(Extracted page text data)

= = = = =

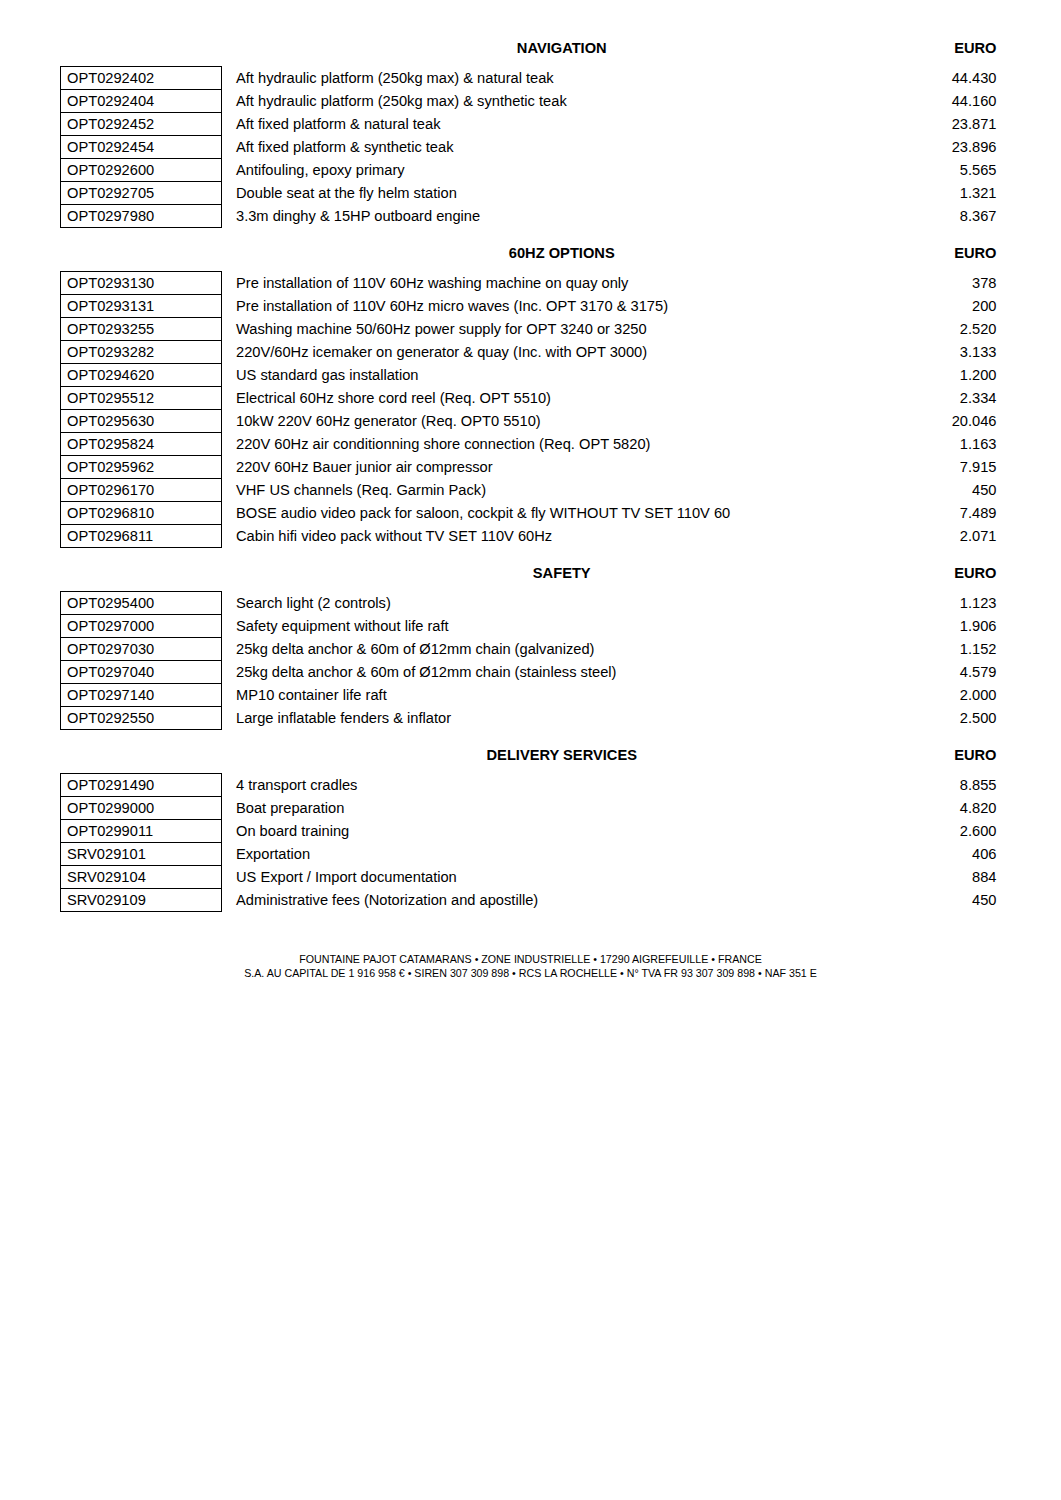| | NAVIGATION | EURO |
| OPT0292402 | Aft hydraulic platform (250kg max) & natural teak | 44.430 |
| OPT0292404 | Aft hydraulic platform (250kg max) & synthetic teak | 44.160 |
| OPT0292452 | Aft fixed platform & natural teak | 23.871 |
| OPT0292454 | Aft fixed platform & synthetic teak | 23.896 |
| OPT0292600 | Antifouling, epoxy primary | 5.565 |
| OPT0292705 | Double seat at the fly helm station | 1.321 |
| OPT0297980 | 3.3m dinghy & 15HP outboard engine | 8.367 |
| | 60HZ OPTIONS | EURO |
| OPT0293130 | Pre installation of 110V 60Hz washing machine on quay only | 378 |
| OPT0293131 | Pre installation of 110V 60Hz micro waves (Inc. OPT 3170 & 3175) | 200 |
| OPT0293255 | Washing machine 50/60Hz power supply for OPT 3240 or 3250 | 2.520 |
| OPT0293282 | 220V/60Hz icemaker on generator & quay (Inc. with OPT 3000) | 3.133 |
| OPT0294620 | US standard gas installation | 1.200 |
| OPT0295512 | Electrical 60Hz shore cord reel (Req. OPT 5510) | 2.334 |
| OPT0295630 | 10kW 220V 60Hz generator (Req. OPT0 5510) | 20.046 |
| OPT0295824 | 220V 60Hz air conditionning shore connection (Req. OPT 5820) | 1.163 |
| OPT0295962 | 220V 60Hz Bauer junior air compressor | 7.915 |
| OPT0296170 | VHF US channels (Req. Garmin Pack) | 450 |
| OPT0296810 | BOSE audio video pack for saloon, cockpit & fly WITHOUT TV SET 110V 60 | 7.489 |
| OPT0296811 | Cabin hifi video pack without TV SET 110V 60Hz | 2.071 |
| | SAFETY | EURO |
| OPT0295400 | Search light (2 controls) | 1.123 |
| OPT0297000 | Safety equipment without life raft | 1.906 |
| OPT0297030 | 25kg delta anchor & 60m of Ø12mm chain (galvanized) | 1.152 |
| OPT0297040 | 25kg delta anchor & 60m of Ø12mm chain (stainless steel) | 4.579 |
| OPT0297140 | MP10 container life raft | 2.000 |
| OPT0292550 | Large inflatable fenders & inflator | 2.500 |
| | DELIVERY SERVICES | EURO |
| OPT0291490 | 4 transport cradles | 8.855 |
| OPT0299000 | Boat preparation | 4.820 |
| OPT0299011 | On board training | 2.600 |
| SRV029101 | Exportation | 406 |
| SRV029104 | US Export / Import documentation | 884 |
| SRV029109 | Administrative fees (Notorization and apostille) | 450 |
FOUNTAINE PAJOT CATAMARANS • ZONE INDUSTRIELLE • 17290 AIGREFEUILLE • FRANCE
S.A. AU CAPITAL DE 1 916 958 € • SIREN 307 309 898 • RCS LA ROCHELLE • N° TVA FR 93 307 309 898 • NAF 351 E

= = = = =

» Task details: An exact copy of every entry above is required, without the pictures.

» Answer space:
| | NAVIGATION | EURO |
| OPT0292402 | Aft hydraulic platform (250kg max) & natural teak | 44.430 |
| OPT0292404 | Aft hydraulic platform (250kg max) & synthetic teak | 44.160 |
| OPT0292452 | Aft fixed platform & natural teak | 23.871 |
| OPT0292454 | Aft fixed platform & synthetic teak | 23.896 |
| OPT0292600 | Antifouling, epoxy primary | 5.565 |
| OPT0292705 | Double seat at the fly helm station | 1.321 |
| OPT0297980 | 3.3m dinghy & 15HP outboard engine | 8.367 |
| | 60HZ OPTIONS | EURO |
| OPT0293130 | Pre installation of 110V 60Hz washing machine on quay only | 378 |
| OPT0293131 | Pre installation of 110V 60Hz micro waves (Inc. OPT 3170 & 3175) | 200 |
| OPT0293255 | Washing machine 50/60Hz power supply for OPT 3240 or 3250 | 2.520 |
| OPT0293282 | 220V/60Hz icemaker on generator & quay (Inc. with OPT 3000) | 3.133 |
| OPT0294620 | US standard gas installation | 1.200 |
| OPT0295512 | Electrical 60Hz shore cord reel (Req. OPT 5510) | 2.334 |
| OPT0295630 | 10kW 220V 60Hz generator (Req. OPT0 5510) | 20.046 |
| OPT0295824 | 220V 60Hz air conditionning shore connection (Req. OPT 5820) | 1.163 |
| OPT0295962 | 220V 60Hz Bauer junior air compressor | 7.915 |
| OPT0296170 | VHF US channels (Req. Garmin Pack) | 450 |
| OPT0296810 | BOSE audio video pack for saloon, cockpit & fly WITHOUT TV SET 110V 60 | 7.489 |
| OPT0296811 | Cabin hifi video pack without TV SET 110V 60Hz | 2.071 |
| | SAFETY | EURO |
| OPT0295400 | Search light (2 controls) | 1.123 |
| OPT0297000 | Safety equipment without life raft | 1.906 |
| OPT0297030 | 25kg delta anchor & 60m of Ø12mm chain (galvanized) | 1.152 |
| OPT0297040 | 25kg delta anchor & 60m of Ø12mm chain (stainless steel) | 4.579 |
| OPT0297140 | MP10 container life raft | 2.000 |
| OPT0292550 | Large inflatable fenders & inflator | 2.500 |
| | DELIVERY SERVICES | EURO |
| OPT0291490 | 4 transport cradles | 8.855 |
| OPT0299000 | Boat preparation | 4.820 |
| OPT0299011 | On board training | 2.600 |
| SRV029101 | Exportation | 406 |
| SRV029104 | US Export / Import documentation | 884 |
| SRV029109 | Administrative fees (Notorization and apostille) | 450 |
FOUNTAINE PAJOT CATAMARANS • ZONE INDUSTRIELLE • 17290 AIGREFEUILLE • FRANCE
S.A. AU CAPITAL DE 1 916 958 € • SIREN 307 309 898 • RCS LA ROCHELLE • N° TVA FR 93 307 309 898 • NAF 351 E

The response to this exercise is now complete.